Google has built an AI tool that tries to forecast where catastrophic flooding will occur

Google built a flood prediction tool using the Gemini language model, as well as millions of press articles. It is the first time the company has used large language models for such forecasts.
Floods are among the most dangerous weather phenomena in the world, causing an average of 5,000 deaths per year. These floods are also very difficult to predict, and those from Google come up with a solution, writes the publication Engadget.
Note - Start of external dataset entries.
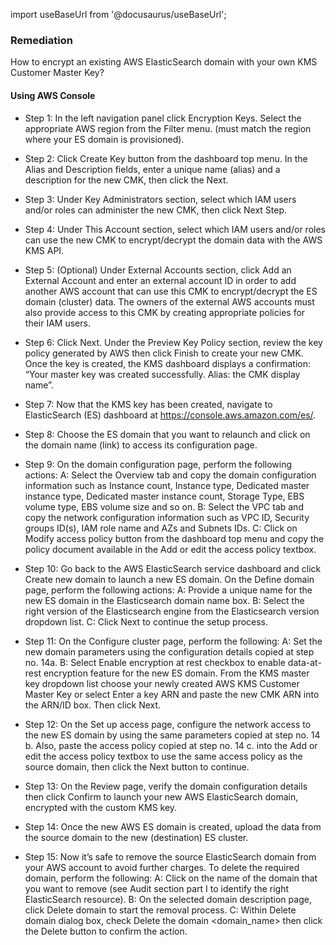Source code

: import useBaseUrl from '@docusaurus/useBaseUrl';

### Remediation
How to encrypt an existing AWS ElasticSearch domain with your own KMS Customer Master Key?

#### Using AWS Console

- Step 1: In the left navigation panel click Encryption Keys. Select the appropriate AWS region from the Filter menu. (must match the region where your ES domain is provisioned).

- Step 2: Click Create Key button from the dashboard top menu. In the Alias and Description fields, enter a unique name (alias) and a description for the new CMK, then click the Next.

- Step 3: Under Key Administrators section, select which IAM users and/or roles can administer the new CMK, then click Next Step.

- Step 4: Under This Account section, select which IAM users and/or roles can use the new CMK to encrypt/decrypt the domain data with the AWS KMS API.

- Step 5: (Optional) Under External Accounts section, click Add an External Account and enter an external account ID in order to add another AWS account that can use this CMK to encrypt/decrypt the ES domain (cluster) data. The owners of the external AWS accounts must also provide access to this CMK by creating appropriate policies for their IAM users.

- Step 6: Click Next. Under the Preview Key Policy section, review the key policy generated by AWS then click Finish to create your new CMK. Once the key is created, the KMS dashboard displays a confirmation: “Your master key was created successfully. Alias: the CMK display name”.

- Step 7: Now that the KMS key has been created, navigate to ElasticSearch (ES) dashboard at https://console.aws.amazon.com/es/.

- Step 8: Choose the ES domain that you want to relaunch and click on the domain name (link) to access its configuration page.

- Step 9: On the domain configuration page, perform the following actions:
	A: Select the Overview tab and copy the domain configuration information such as Instance count, Instance type, Dedicated master instance type, Dedicated master instance count, Storage Type, EBS volume type, EBS volume size and so on.
	B: Select the VPC tab and copy the network configuration information such as VPC ID, Security groups ID(s), IAM role name and AZs and Subnets IDs.
	C: Click on Modify access policy button from the dashboard top menu and copy the policy document available in the Add or edit the access policy textbox.

- Step 10: Go back to the AWS ElasticSearch service dashboard and click Create new domain to launch a new ES domain. On the Define domain page, perform the following actions:
	A: Provide a unique name for the new ES domain in the Elasticsearch domain name box.
	B: Select the right version of the Elasticsearch engine from the Elasticsearch version dropdown list.
	C: Click Next to continue the setup process.

- Step 11: On the Configure cluster page, perform the following:
	A: Set the new domain parameters using the configuration details copied at step no. 14a.
	B: Select Enable encryption at rest checkbox to enable data-at-rest encryption feature for the new ES domain. From the KMS master key dropdown list choose your newly created AWS KMS Customer Master Key or select Enter a key ARN and paste the new CMK ARN into the ARN/ID box. Then click Next.

- Step 12: On the Set up access page, configure the network access to the new ES domain by using the same parameters copied at step no. 14 b. Also, paste the access policy copied at step no. 14 c. into the Add or edit the access policy textbox to use the same access policy as the source domain, then click the Next button to continue.

- Step 13: On the Review page, verify the domain configuration details then click Confirm to launch your new AWS ElasticSearch domain, encrypted with the custom KMS key.

- Step 14: Once the new AWS ES domain is created, upload the data from the source domain to the new (destination) ES cluster.

- Step 15: Now it’s safe to remove the source ElasticSearch domain from your AWS account to avoid further charges. To delete the required domain, perform the following:
	A: Click on the name of the domain that you want to remove (see Audit section part I to identify the right ElasticSearch resource).
	B: On the selected domain description page, click Delete domain to start the removal process.
	C: Within Delete domain dialog box, check Delete the domain <domain_name> then click the Delete button to confirm the action.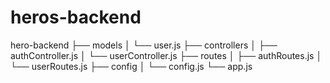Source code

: # heros-backend
hero-backend
├── models
│   └── user.js
├── controllers
│   ├── authController.js
│   └── userController.js
├── routes
│   ├── authRoutes.js
│   └── userRoutes.js
├── config
│   └── config.js
└── app.js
The company recently introduced Groundsource, a flood prediction tool that uses Gemini to extract data from archived media articles.
The company analyzed via Gemini 5 million news articles from around the world and identified those about catastrophic floods.
The data was then transformed into a time series of geo-tagged events and the researchers trained an AI model that takes current weather forecasts and uses Groundsource data to determine the likelihood of a flood occurring in a given area.
There is no concrete information yet on how accurate Google's forecasting model is, but only time will tell
The company can estimate severe flood risks for urban areas in 150 countries through its platform called Flood Hub. Some limitations are present, because the model can identify the flood risk only on areas of about 20 km2.
The platform was also designed to be useful in areas that generally lack extensive weather monitoring infrastructure.
What Google says about the Groundsource tool
“Groundsource is a new AI-based methodology that transforms public information about historical disasters into a high-quality database, and we're starting with floods that occur in urban areas.
Groundsource used Gemini to analyze decades of public accounts and identified more than 2.6 million historical flood events in more than 150 countries. He then used Google Maps to determine the precise geographic boundaries of each event, creating a dataset focused on flash floods. Based on this data set we trained a new model that makes concrete progress in forecasting floods in urban areas up to 24 hours before they happen.”